The students spent three months working on their projects.
“Most of the projects were done completely at home; however, I did offer them time in class to work on them if they needed to,” Kochakji said. “This is the third year we’ve done the history fair. The fifth graders have an option between doing research on local history or a service project.”
The history and service projects were a way to challenge academically gifted students beyond their regular course work.

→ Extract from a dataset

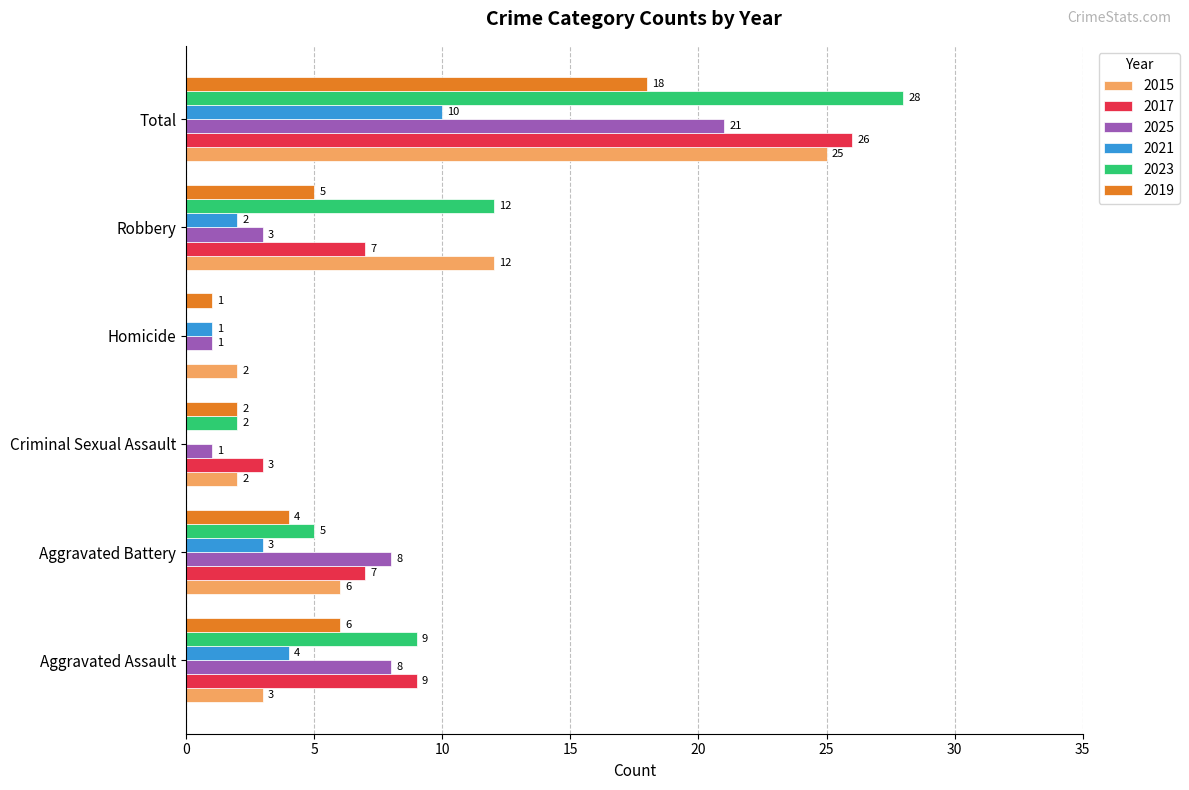

Is it true that 2019 equals 25 at Total?

False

Kochakji said students must qualify for the AIG program before they are invited to participate.
“For New Hanover County, we have a process of identification that includes multiple criteria, including test scores,” she said.
Fourth-graders Anders Jensen and Rahul Kaycee challenged themselves by researching Pharmaceutical Product Development (PPD).
“It provides different types of services, such as clinical services. … If a drug needs to be tested, a patient can volunteer somewhere, and they see how the patient responds to the drug,” Kaycee said. “It got started in 1985. It was a one-person company in Maryland.”
Jensen said the company has grown significantly during the past 30 years.
“PPD has locations all over the world,” he said.